Task to carry out: Pictures excluded, copy all of the data below exactly.

Given data:
= Beginning of Section =

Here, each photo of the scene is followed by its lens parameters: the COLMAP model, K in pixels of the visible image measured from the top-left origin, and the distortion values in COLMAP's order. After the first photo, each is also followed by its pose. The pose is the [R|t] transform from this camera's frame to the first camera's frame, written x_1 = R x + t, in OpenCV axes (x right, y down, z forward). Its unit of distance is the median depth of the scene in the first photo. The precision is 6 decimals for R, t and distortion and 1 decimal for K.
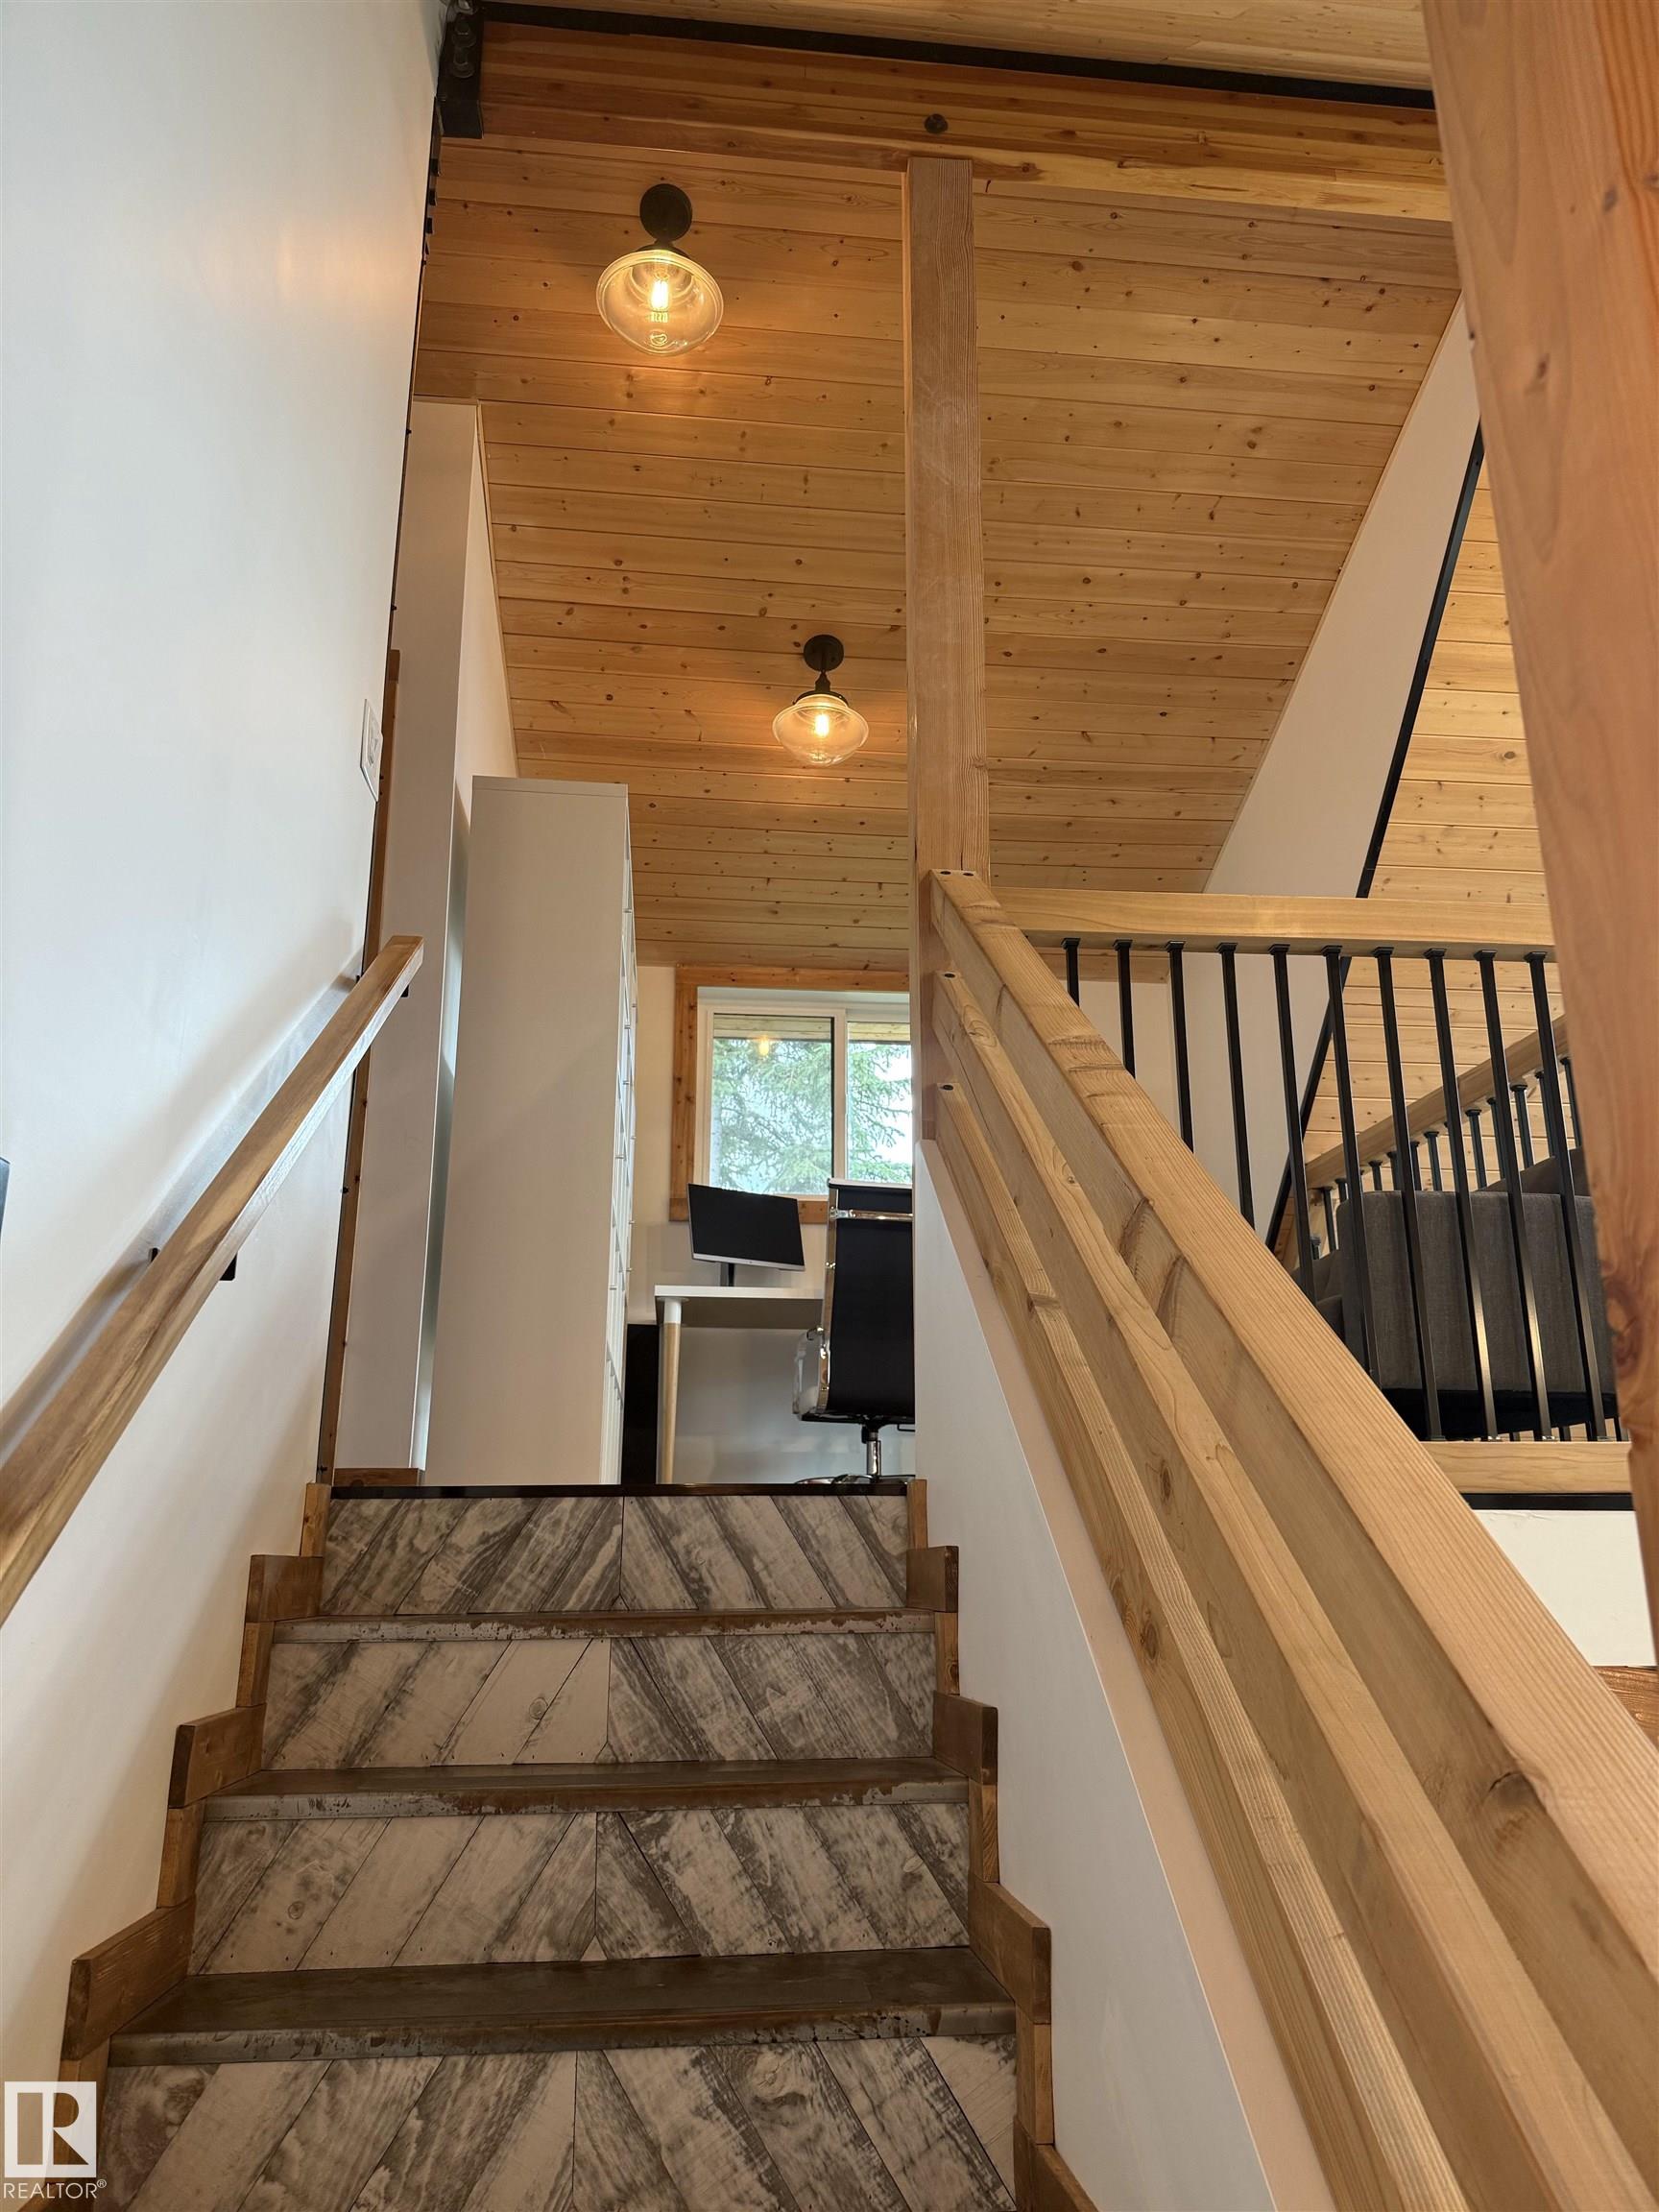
lens RADIAL K [[1547.5, 0, 831.2], [0, 1547.5, 1110.6], [0, 0, 1]] dist [0.013323, 0.001226]
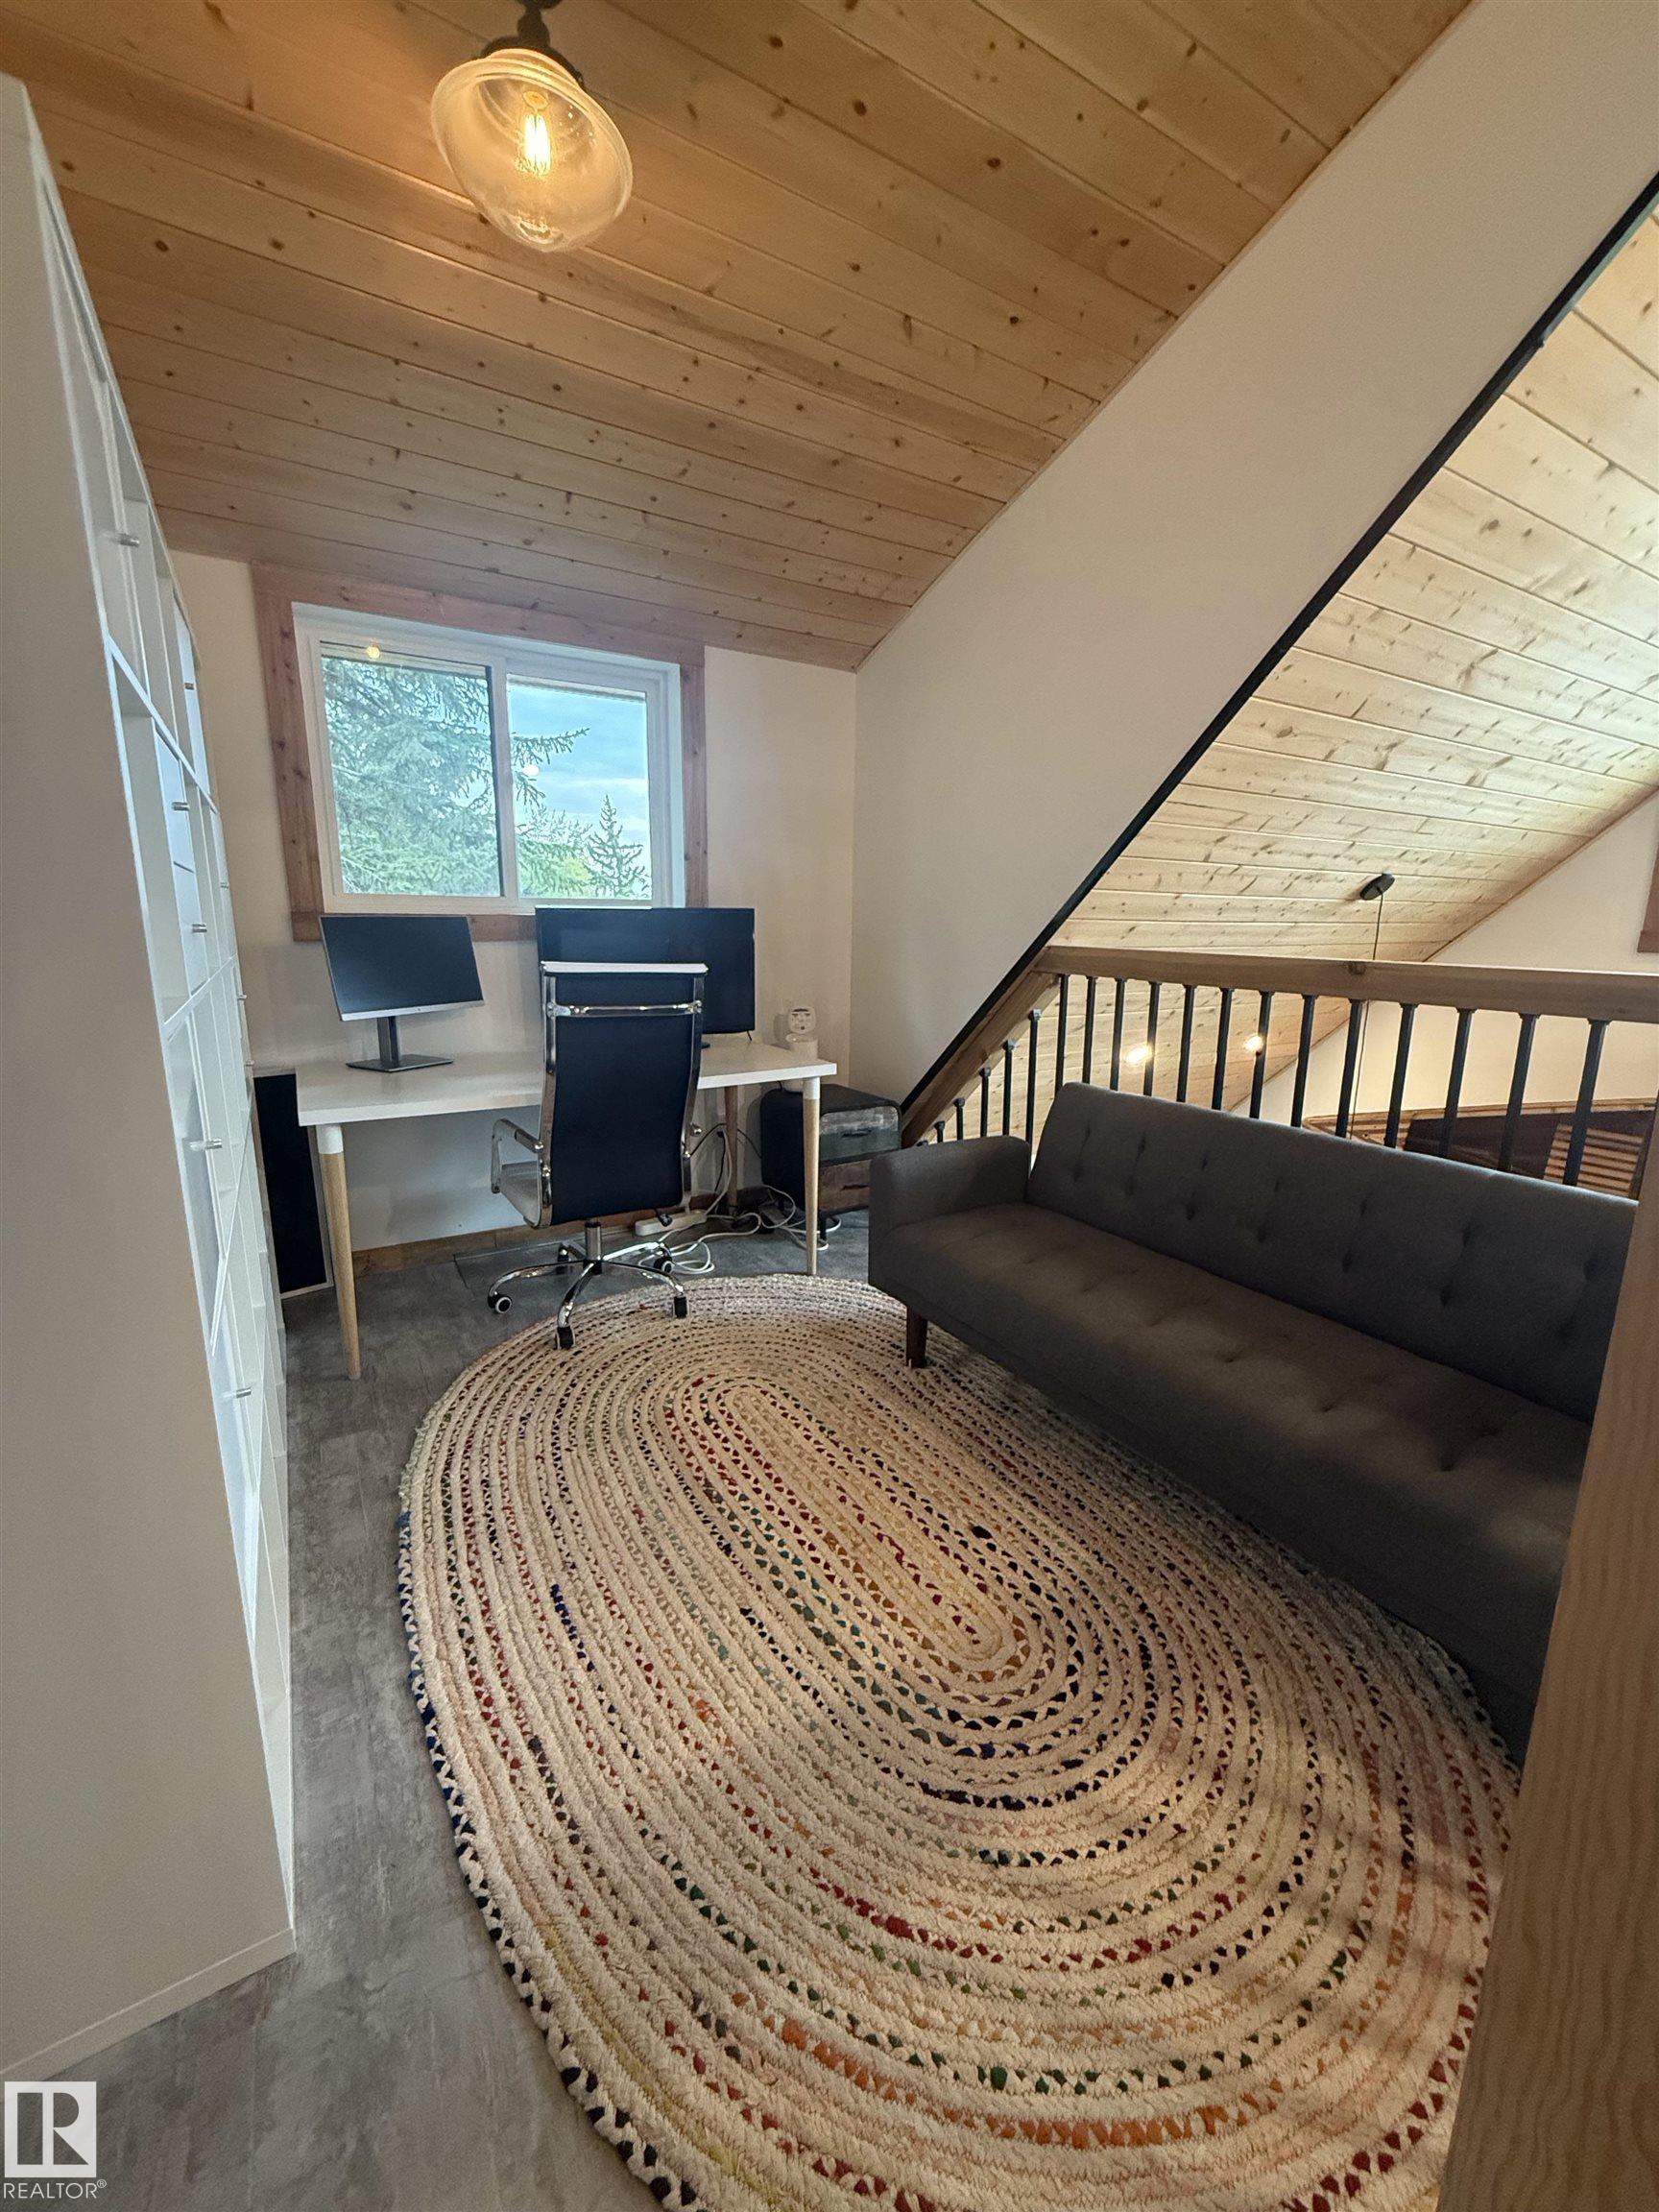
lens RADIAL K [[881.2, 0, 839.6], [0, 881.2, 1107.5], [0, 0, 1]] dist [-0.000803, 0.000619]
pose [[0.898769, -0.078982, 0.431249, -0.056248], [-0.137747, 0.882957, 0.448791, -0.098365], [-0.416220, -0.462763, 0.782695, 0.504772]]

= End of Section =

Answer area:
Here, each photo of the scene is followed by its lens parameters: the COLMAP model, K in pixels of the visible image measured from the top-left origin, and the distortion values in COLMAP's order. After the first photo, each is also followed by its pose. The pose is the [R|t] transform from this camera's frame to the first camera's frame, written x_1 = R x + t, in OpenCV axes (x right, y down, z forward). Its unit of distance is the median depth of the scene in the first photo. The precision is 6 decimals for R, t and distortion and 1 decimal for K.
lens RADIAL K [[1547.5, 0, 831.2], [0, 1547.5, 1110.6], [0, 0, 1]] dist [0.013323, 0.001226]
lens RADIAL K [[881.2, 0, 839.6], [0, 881.2, 1107.5], [0, 0, 1]] dist [-0.000803, 0.000619]
pose [[0.898769, -0.078982, 0.431249, -0.056248], [-0.137747, 0.882957, 0.448791, -0.098365], [-0.416220, -0.462763, 0.782695, 0.504772]]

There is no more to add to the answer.